First, Government-run welfare programs are a guaranteed road to deficits and disaster. Look at how well Obamacare has fared, and look at the 225-plus years of the U.S. Postal Service. The reason is plain, but no bureaucrat will admit it: in welfare run by the government, there is no accountability to the bottom line. The tab for any and all deficits is simply picked up by "the taxpayers."
Second, people naturally value things only as they have to pay for them. Paying people's medical costs for them -- even with the absurd "deductibles" recently set under Obamacare -- keeps them from learning what are the real costs of the health care that they demand. And paying so that pre-existing conditions will be covered without question guarantees that people will not ever pay for health care coverage before they have need of it.
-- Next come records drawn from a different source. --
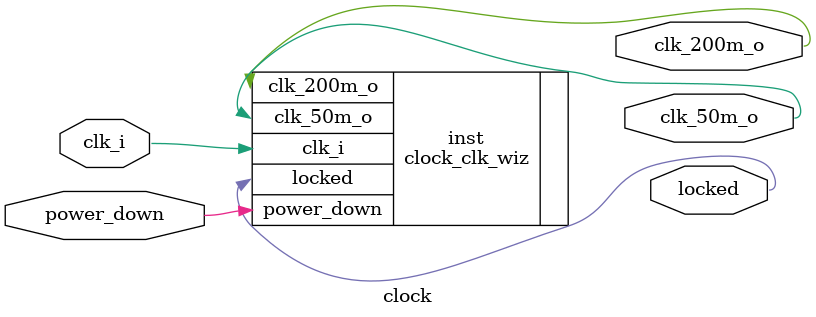
<source format=v>


`timescale 1ps/1ps

(* CORE_GENERATION_INFO = "clock,clk_wiz_v6_0_0_0,{component_name=clock,use_phase_alignment=true,use_min_o_jitter=false,use_max_i_jitter=false,use_dyn_phase_shift=false,use_inclk_switchover=false,use_dyn_reconfig=false,enable_axi=0,feedback_source=FDBK_AUTO,PRIMITIVE=MMCM,num_out_clk=2,clkin1_period=20.000,clkin2_period=10.0,use_power_down=true,use_reset=false,use_locked=true,use_inclk_stopped=false,feedback_type=SINGLE,CLOCK_MGR_TYPE=NA,manual_override=false}" *)

module clock 
 (
  // Clock out ports
  output        clk_50m_o,
  output        clk_200m_o,
  // Status and control signals
  input         power_down,
  output        locked,
 // Clock in ports
  input         clk_i
 );

  clock_clk_wiz inst
  (
  // Clock out ports  
  .clk_50m_o(clk_50m_o),
  .clk_200m_o(clk_200m_o),
  // Status and control signals               
  .power_down(power_down),
  .locked(locked),
 // Clock in ports
  .clk_i(clk_i)
  );

endmodule

</source>
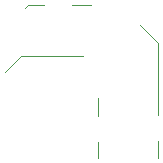
<source format=gbr>
G04 #@! TF.GenerationSoftware,KiCad,Pcbnew,(5.1.2)-2*
G04 #@! TF.CreationDate,2019-07-29T19:51:08+02:00*
G04 #@! TF.ProjectId,main_controller,6d61696e-5f63-46f6-9e74-726f6c6c6572,1*
G04 #@! TF.SameCoordinates,Original*
G04 #@! TF.FileFunction,Legend,Bot*
G04 #@! TF.FilePolarity,Positive*
%FSLAX46Y46*%
G04 Gerber Fmt 4.6, Leading zero omitted, Abs format (unit mm)*
G04 Created by KiCad (PCBNEW (5.1.2)-2) date 2019-07-29 19:51:08*
%MOMM*%
%LPD*%
G04 APERTURE LIST*
%ADD10C,0.120000*%
G04 APERTURE END LIST*
D10*
X88500000Y-35000000D02*
X87200000Y-35000000D01*
X86900000Y-35300000D02*
X87200000Y-35000000D01*
X90900000Y-35000000D02*
X92500000Y-35000000D01*
X93100000Y-46600000D02*
X93100000Y-48000000D01*
X93100000Y-42900000D02*
X93100000Y-44400000D01*
X96700000Y-36700000D02*
X98200000Y-38200000D01*
X98200000Y-38200000D02*
X98200000Y-44300000D01*
X98200000Y-46500000D02*
X98200000Y-48000000D01*
X86600000Y-39300000D02*
X85200000Y-40700000D01*
X86600000Y-39300000D02*
X91800000Y-39300000D01*
M02*

</source>
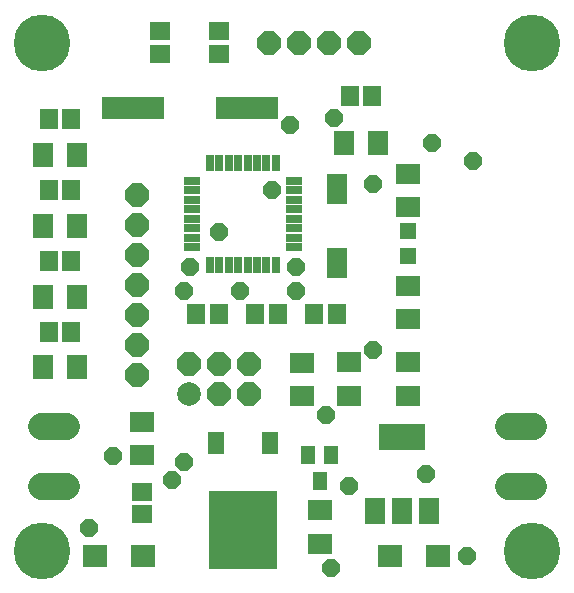
<source format=gbr>
G75*
%MOIN*%
%OFA0B0*%
%FSLAX25Y25*%
%IPPOS*%
%LPD*%
%AMOC8*
5,1,8,0,0,1.08239X$1,22.5*
%
%ADD10R,0.05918X0.06706*%
%ADD11R,0.07099X0.07898*%
%ADD12OC8,0.07887*%
%ADD13R,0.20800X0.07800*%
%ADD14R,0.06706X0.05918*%
%ADD15C,0.07887*%
%ADD16R,0.02769X0.05800*%
%ADD17R,0.05800X0.02769*%
%ADD18R,0.04737X0.06312*%
%ADD19R,0.05524X0.05524*%
%ADD20R,0.06706X0.08674*%
%ADD21R,0.15761X0.08674*%
%ADD22R,0.07887X0.07099*%
%ADD23R,0.07898X0.07099*%
%ADD24C,0.09150*%
%ADD25R,0.07887X0.07493*%
%ADD26R,0.22847X0.25997*%
%ADD27R,0.05524X0.07493*%
%ADD28R,0.07099X0.09855*%
%ADD29OC8,0.05918*%
%ADD30C,0.18910*%
D10*
X0044288Y0092351D03*
X0051768Y0092351D03*
X0051768Y0115973D03*
X0044288Y0115973D03*
X0044288Y0139595D03*
X0051768Y0139595D03*
X0051768Y0163217D03*
X0044288Y0163217D03*
X0093501Y0098257D03*
X0100981Y0098257D03*
X0113186Y0098257D03*
X0120666Y0098257D03*
X0132871Y0098257D03*
X0140351Y0098257D03*
X0144682Y0171091D03*
X0152162Y0171091D03*
D11*
X0154020Y0155343D03*
X0142823Y0155343D03*
X0053627Y0151406D03*
X0042430Y0151406D03*
X0042430Y0127784D03*
X0053627Y0127784D03*
X0053627Y0104162D03*
X0042430Y0104162D03*
X0042430Y0080540D03*
X0053627Y0080540D03*
D12*
X0073619Y0078099D03*
X0073619Y0088099D03*
X0073619Y0098099D03*
X0073619Y0108099D03*
X0073619Y0118099D03*
X0073619Y0128099D03*
X0073619Y0138099D03*
X0117674Y0188808D03*
X0127674Y0188808D03*
X0137674Y0188808D03*
X0147674Y0188808D03*
X0111178Y0081603D03*
X0111178Y0071603D03*
X0101178Y0071603D03*
X0101178Y0081603D03*
X0091178Y0081603D03*
D13*
X0072335Y0167154D03*
X0110335Y0167154D03*
D14*
X0101178Y0185068D03*
X0101178Y0192548D03*
X0081493Y0192548D03*
X0081493Y0185068D03*
X0075587Y0039005D03*
X0075587Y0031524D03*
D15*
X0091178Y0071603D03*
D16*
X0098028Y0114821D03*
X0101178Y0114821D03*
X0104327Y0114821D03*
X0107477Y0114821D03*
X0110627Y0114821D03*
X0113776Y0114821D03*
X0116926Y0114821D03*
X0120075Y0114821D03*
X0120075Y0148621D03*
X0116926Y0148621D03*
X0113776Y0148621D03*
X0110627Y0148621D03*
X0107477Y0148621D03*
X0104327Y0148621D03*
X0101178Y0148621D03*
X0098028Y0148621D03*
D17*
X0092152Y0142745D03*
X0092152Y0139595D03*
X0092152Y0136446D03*
X0092152Y0133296D03*
X0092152Y0130146D03*
X0092152Y0126997D03*
X0092152Y0123847D03*
X0092152Y0120698D03*
X0125952Y0120698D03*
X0125952Y0123847D03*
X0125952Y0126997D03*
X0125952Y0130146D03*
X0125952Y0133296D03*
X0125952Y0136446D03*
X0125952Y0139595D03*
X0125952Y0142745D03*
D18*
X0130902Y0051406D03*
X0138383Y0051406D03*
X0134642Y0042745D03*
D19*
X0164170Y0117745D03*
X0164170Y0126013D03*
D20*
X0162201Y0032706D03*
X0153146Y0032706D03*
X0171257Y0032706D03*
D21*
X0162201Y0057509D03*
D22*
X0128737Y0071091D03*
X0128737Y0082115D03*
X0164170Y0134083D03*
X0164170Y0145107D03*
D23*
X0164170Y0107792D03*
X0164170Y0096595D03*
X0164170Y0082202D03*
X0164170Y0071005D03*
X0144485Y0071005D03*
X0144485Y0082202D03*
X0134642Y0032989D03*
X0134642Y0021792D03*
X0075587Y0051320D03*
X0075587Y0062517D03*
D24*
X0050235Y0060913D02*
X0041885Y0060913D01*
X0041885Y0041113D02*
X0050235Y0041113D01*
X0197397Y0041113D02*
X0205746Y0041113D01*
X0205746Y0060913D02*
X0197397Y0060913D01*
D25*
X0174209Y0017548D03*
X0158068Y0017548D03*
X0075784Y0017548D03*
X0059642Y0017548D03*
D26*
X0109052Y0026485D03*
D27*
X0118028Y0055225D03*
X0100075Y0055225D03*
D28*
X0140548Y0115383D03*
X0140548Y0140186D03*
D29*
X0152359Y0141564D03*
X0172044Y0155343D03*
X0185823Y0149438D03*
X0139564Y0163709D03*
X0124800Y0161249D03*
X0118894Y0139595D03*
X0101178Y0125816D03*
X0091335Y0114005D03*
X0089367Y0106131D03*
X0108068Y0106131D03*
X0126768Y0106131D03*
X0126768Y0114005D03*
X0152359Y0086446D03*
X0136611Y0064792D03*
X0144485Y0041170D03*
X0170075Y0045107D03*
X0183855Y0017548D03*
X0138579Y0013611D03*
X0089367Y0049044D03*
X0085430Y0043139D03*
X0065745Y0051013D03*
X0057871Y0026898D03*
D30*
X0042123Y0019517D03*
X0205509Y0019517D03*
X0205509Y0188808D03*
X0042123Y0188808D03*
M02*

</source>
Once again, the taxpayers are left with the deficits.
Notwithstanding those self-evident truths, Speaker of the House Paul Ryan (and President Trump) tried to railroad through the House a replacement for Obamacare that would have kept Americans on medical welfare. The only thing to lament is that there were so few genuinely conservative Republicans who voted to block their attempt. But at least it was enough for the moment.
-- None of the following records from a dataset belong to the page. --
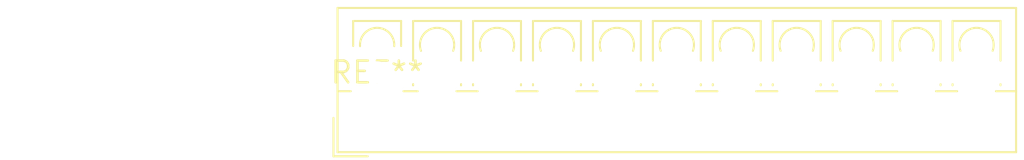
<source format=kicad_pcb>
(kicad_pcb (version 20240108) (generator pcbnew)

  (general
    (thickness 1.6)
  )

  (paper "A4")
  (layers
    (0 "F.Cu" signal)
    (31 "B.Cu" signal)
    (32 "B.Adhes" user "B.Adhesive")
    (33 "F.Adhes" user "F.Adhesive")
    (34 "B.Paste" user)
    (35 "F.Paste" user)
    (36 "B.SilkS" user "B.Silkscreen")
    (37 "F.SilkS" user "F.Silkscreen")
    (38 "B.Mask" user)
    (39 "F.Mask" user)
    (40 "Dwgs.User" user "User.Drawings")
    (41 "Cmts.User" user "User.Comments")
    (42 "Eco1.User" user "User.Eco1")
    (43 "Eco2.User" user "User.Eco2")
    (44 "Edge.Cuts" user)
    (45 "Margin" user)
    (46 "B.CrtYd" user "B.Courtyard")
    (47 "F.CrtYd" user "F.Courtyard")
    (48 "B.Fab" user)
    (49 "F.Fab" user)
    (50 "User.1" user)
    (51 "User.2" user)
    (52 "User.3" user)
    (53 "User.4" user)
    (54 "User.5" user)
    (55 "User.6" user)
    (56 "User.7" user)
    (57 "User.8" user)
    (58 "User.9" user)
  )

  (setup
    (pad_to_mask_clearance 0)
    (pcbplotparams
      (layerselection 0x00010fc_ffffffff)
      (plot_on_all_layers_selection 0x0000000_00000000)
      (disableapertmacros false)
      (usegerberextensions false)
      (usegerberattributes false)
      (usegerberadvancedattributes false)
      (creategerberjobfile false)
      (dashed_line_dash_ratio 12.000000)
      (dashed_line_gap_ratio 3.000000)
      (svgprecision 4)
      (plotframeref false)
      (viasonmask false)
      (mode 1)
      (useauxorigin false)
      (hpglpennumber 1)
      (hpglpenspeed 20)
      (hpglpendiameter 15.000000)
      (dxfpolygonmode false)
      (dxfimperialunits false)
      (dxfusepcbnewfont false)
      (psnegative false)
      (psa4output false)
      (plotreference false)
      (plotvalue false)
      (plotinvisibletext false)
      (sketchpadsonfab false)
      (subtractmaskfromsilk false)
      (outputformat 1)
      (mirror false)
      (drillshape 1)
      (scaleselection 1)
      (outputdirectory "")
    )
  )

  (net 0 "")

  (footprint "TerminalBlock_4Ucon_1x11_P3.50mm_Vertical" (layer "F.Cu") (at 0 0))

)

</source>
As America sinks ever deeper into the mire of unaccountable and unaffordable government, may those who see clearly come to dominate the current trend and reverse its course. We have not come this far only to abandon all that we stood for when we declared our independence, and to succumb again to serfdom under a (this time, self-imposed) tyranny.
Obamacare should indeed be repealed (along with the restriction of offering insurance across State borders). But there is no necessity whatever to replace it, and certainly not at the federal level. Let those States who have a majority of socialists vote in their own welfare programs, and let the markets decide what works best.